Text excerpt ::
Question

Minimize $ Z = 20x_1 + 9x_2$, subject to $x_1 \ge 0$, $x_2 \ge 0$, $2x_1 + x_2 \ge 36$, $6x_1 + x_2 \ge 60$.

• A. $360$ at $(18,0)$
• B. $336$ at $(6,24)$
• C. $540$ at $(0,60)$
• D. $0$ at $(0,0)$

Answer 1

Answer: (B)

We have, Minimize $ Z = 20x_1 + 9x_2$,
subject to $2x_1 + x_2 \ge 36, 6x_1 + x_2 \ge 60$, $x_1 \ge 0$, $x_2 \ge 0$
Let $l_1 : 2x_1 + x_2 = 36, l_2 : 6x_1 + x_2 = 60$
$l_3 : x_1 = 0$ and $l_4 : x_2 = 0$

For B : Solving $l_1$ and $l_2$, we get $B(6,24)$
Shaded portion is the feasible region, where
$A(18, 0), B(6, 24), C(0, 60)$
Now minimize $Z = 20x_1 + 9x_2$
$Z$ at $A(18,0) = 20(18) + 9(0) = 360$
$Z$ at $B(6, 24) = 20(6) + 9(24) = 336$
$Z$ at $C(0, 60) = 20(0) + 9(60) = 540$
Thus, $Z$ is minimized at $B(6, 24)$ and its minimum value is $336$.

Assigned task ::
Can you copy the linear programming problem and its worked solution word for word, in full? The data comes from a separate source.

Data section ::
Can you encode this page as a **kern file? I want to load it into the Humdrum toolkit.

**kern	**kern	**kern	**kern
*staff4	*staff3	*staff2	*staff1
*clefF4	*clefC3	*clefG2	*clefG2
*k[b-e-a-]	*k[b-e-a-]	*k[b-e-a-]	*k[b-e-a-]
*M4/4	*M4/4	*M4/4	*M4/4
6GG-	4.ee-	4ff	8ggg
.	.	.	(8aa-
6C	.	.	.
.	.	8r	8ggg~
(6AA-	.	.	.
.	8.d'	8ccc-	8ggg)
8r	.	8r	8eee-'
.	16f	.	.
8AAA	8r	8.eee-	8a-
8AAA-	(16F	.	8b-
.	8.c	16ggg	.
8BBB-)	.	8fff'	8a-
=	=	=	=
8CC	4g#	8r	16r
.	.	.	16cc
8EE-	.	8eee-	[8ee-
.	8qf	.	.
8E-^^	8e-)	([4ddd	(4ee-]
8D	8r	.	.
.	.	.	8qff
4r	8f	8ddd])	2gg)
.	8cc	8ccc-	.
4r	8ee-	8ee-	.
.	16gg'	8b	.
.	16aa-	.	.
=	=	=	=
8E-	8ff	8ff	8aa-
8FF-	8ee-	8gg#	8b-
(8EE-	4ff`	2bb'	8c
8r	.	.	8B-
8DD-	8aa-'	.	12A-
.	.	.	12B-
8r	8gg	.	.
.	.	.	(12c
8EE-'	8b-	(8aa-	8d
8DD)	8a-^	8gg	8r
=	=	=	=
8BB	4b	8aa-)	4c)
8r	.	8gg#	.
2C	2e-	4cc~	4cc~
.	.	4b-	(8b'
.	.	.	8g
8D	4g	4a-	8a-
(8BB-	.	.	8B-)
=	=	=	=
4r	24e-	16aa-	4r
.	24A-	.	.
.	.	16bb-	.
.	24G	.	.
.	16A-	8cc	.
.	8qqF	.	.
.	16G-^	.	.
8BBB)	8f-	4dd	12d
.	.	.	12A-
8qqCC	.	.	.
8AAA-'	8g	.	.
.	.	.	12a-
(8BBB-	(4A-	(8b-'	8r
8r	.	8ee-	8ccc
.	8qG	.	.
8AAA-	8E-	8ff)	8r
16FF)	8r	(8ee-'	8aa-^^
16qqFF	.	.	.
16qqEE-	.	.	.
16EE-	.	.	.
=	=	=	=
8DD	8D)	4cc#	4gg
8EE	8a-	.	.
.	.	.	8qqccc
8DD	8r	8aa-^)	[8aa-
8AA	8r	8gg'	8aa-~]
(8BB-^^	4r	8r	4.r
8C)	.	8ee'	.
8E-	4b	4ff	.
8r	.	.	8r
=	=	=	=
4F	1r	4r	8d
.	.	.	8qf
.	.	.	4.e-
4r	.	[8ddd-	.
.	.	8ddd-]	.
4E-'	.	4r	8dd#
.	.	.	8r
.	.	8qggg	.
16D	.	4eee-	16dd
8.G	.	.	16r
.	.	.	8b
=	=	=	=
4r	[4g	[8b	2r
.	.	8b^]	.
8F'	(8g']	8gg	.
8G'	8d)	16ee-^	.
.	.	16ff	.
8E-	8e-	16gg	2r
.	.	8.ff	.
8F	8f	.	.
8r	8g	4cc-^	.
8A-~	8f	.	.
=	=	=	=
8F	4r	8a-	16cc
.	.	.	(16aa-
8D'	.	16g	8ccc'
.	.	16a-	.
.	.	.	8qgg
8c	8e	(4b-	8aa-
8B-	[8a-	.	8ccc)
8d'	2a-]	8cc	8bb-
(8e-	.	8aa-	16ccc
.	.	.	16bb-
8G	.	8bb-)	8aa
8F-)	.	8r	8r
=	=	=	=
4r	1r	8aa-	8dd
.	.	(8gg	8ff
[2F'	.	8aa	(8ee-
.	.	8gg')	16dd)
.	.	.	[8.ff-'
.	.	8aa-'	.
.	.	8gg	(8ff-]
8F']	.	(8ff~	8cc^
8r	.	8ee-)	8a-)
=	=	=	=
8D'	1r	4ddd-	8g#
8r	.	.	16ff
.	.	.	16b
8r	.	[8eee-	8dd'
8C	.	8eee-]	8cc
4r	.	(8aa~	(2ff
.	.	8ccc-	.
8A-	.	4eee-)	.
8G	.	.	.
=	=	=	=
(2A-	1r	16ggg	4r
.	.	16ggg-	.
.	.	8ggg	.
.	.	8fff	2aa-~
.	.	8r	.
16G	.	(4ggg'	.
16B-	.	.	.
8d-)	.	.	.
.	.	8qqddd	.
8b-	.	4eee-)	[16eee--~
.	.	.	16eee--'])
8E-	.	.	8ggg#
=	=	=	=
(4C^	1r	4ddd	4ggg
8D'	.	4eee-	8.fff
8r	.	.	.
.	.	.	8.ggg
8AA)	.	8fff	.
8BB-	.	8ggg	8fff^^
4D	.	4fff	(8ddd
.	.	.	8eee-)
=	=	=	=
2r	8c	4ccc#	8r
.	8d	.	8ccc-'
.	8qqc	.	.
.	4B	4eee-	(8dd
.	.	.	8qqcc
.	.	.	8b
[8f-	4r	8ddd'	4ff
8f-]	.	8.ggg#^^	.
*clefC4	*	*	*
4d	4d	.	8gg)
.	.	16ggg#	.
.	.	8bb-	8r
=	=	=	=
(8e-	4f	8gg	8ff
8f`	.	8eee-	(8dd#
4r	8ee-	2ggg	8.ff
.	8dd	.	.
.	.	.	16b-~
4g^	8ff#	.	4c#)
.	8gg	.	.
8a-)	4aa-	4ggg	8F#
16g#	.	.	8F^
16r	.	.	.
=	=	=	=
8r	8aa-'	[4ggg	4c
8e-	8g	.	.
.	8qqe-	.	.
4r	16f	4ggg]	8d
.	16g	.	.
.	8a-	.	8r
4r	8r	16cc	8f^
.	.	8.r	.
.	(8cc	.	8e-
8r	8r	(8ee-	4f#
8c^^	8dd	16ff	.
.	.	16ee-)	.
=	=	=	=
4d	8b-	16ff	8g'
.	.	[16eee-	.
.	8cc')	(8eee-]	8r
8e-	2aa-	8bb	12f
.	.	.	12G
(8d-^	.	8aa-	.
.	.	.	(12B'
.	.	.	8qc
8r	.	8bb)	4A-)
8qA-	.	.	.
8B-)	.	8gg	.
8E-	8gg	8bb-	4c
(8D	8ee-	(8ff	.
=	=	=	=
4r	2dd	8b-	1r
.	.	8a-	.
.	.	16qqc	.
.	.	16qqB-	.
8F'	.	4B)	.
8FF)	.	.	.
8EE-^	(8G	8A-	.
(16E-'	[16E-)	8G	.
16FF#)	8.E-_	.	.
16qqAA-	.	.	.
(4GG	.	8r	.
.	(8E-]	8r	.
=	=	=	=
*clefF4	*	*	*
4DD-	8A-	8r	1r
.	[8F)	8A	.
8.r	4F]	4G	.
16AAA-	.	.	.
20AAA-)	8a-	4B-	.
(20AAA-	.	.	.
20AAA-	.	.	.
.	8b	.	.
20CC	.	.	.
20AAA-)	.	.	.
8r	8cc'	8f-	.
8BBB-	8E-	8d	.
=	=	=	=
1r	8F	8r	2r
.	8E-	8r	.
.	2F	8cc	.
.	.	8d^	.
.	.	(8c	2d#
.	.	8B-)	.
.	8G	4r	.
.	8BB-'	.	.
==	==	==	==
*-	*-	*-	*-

Exercise response ::
Question

Minimize $ Z = 20x_1 + 9x_2$, subject to $x_1 \ge 0$, $x_2 \ge 0$, $2x_1 + x_2 \ge 36$, $6x_1 + x_2 \ge 60$.

• A. $360$ at $(18,0)$
• B. $336$ at $(6,24)$
• C. $540$ at $(0,60)$
• D. $0$ at $(0,0)$

Answer 1

Answer: (B)

We have, Minimize $ Z = 20x_1 + 9x_2$,
subject to $2x_1 + x_2 \ge 36, 6x_1 + x_2 \ge 60$, $x_1 \ge 0$, $x_2 \ge 0$
Let $l_1 : 2x_1 + x_2 = 36, l_2 : 6x_1 + x_2 = 60$
$l_3 : x_1 = 0$ and $l_4 : x_2 = 0$

For B : Solving $l_1$ and $l_2$, we get $B(6,24)$
Shaded portion is the feasible region, where
$A(18, 0), B(6, 24), C(0, 60)$
Now minimize $Z = 20x_1 + 9x_2$
$Z$ at $A(18,0) = 20(18) + 9(0) = 360$
$Z$ at $B(6, 24) = 20(6) + 9(24) = 336$
$Z$ at $C(0, 60) = 20(0) + 9(60) = 540$
Thus, $Z$ is minimized at $B(6, 24)$ and its minimum value is $336$.